- **TASK DETAILS**: Below are the records; print exactly the lines from the one with "Φουντουκίδη στον Pella FM 103,3" through the last, both included, and leave the pictures out.

BEGIN

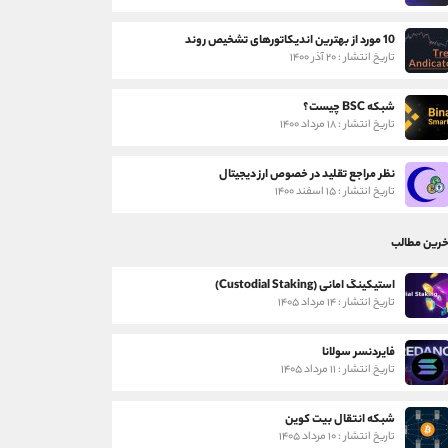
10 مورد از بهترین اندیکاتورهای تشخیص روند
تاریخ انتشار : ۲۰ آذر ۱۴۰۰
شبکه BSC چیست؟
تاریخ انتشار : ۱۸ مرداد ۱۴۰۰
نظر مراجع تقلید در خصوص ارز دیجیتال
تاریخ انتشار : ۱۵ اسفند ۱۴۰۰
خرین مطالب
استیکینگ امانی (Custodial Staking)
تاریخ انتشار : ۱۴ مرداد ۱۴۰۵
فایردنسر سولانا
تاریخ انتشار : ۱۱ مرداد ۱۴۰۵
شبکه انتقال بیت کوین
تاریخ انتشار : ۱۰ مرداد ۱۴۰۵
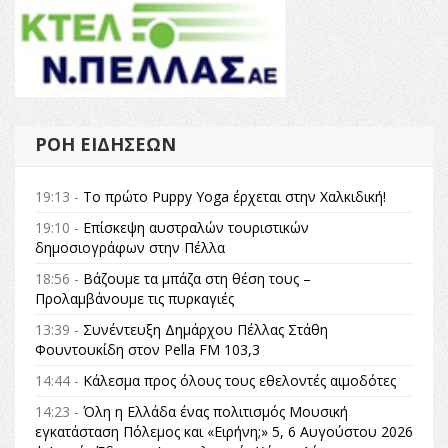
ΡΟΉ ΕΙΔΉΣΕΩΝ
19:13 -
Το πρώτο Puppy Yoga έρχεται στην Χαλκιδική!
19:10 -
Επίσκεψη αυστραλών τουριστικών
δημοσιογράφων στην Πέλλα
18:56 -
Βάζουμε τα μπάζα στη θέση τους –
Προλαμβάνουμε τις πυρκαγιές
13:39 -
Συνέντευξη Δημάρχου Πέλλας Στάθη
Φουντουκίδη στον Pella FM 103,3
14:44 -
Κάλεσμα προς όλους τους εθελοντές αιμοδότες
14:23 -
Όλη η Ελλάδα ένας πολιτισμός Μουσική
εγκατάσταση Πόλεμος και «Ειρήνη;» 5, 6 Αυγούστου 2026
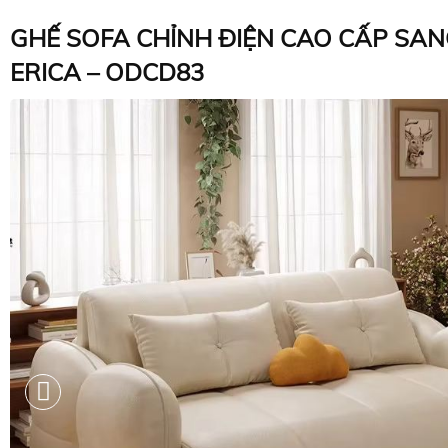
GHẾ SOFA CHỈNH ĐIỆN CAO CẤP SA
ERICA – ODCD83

END

- **TASK OUTPUT**:
Φουντουκίδη στον Pella FM 103,3
14:44 -
Κάλεσμα προς όλους τους εθελοντές αιμοδότες
14:23 -
Όλη η Ελλάδα ένας πολιτισμός Μουσική
εγκατάσταση Πόλεμος και «Ειρήνη;» 5, 6 Αυγούστου 2026
GHẾ SOFA CHỈNH ĐIỆN CAO CẤP SA
ERICA – ODCD83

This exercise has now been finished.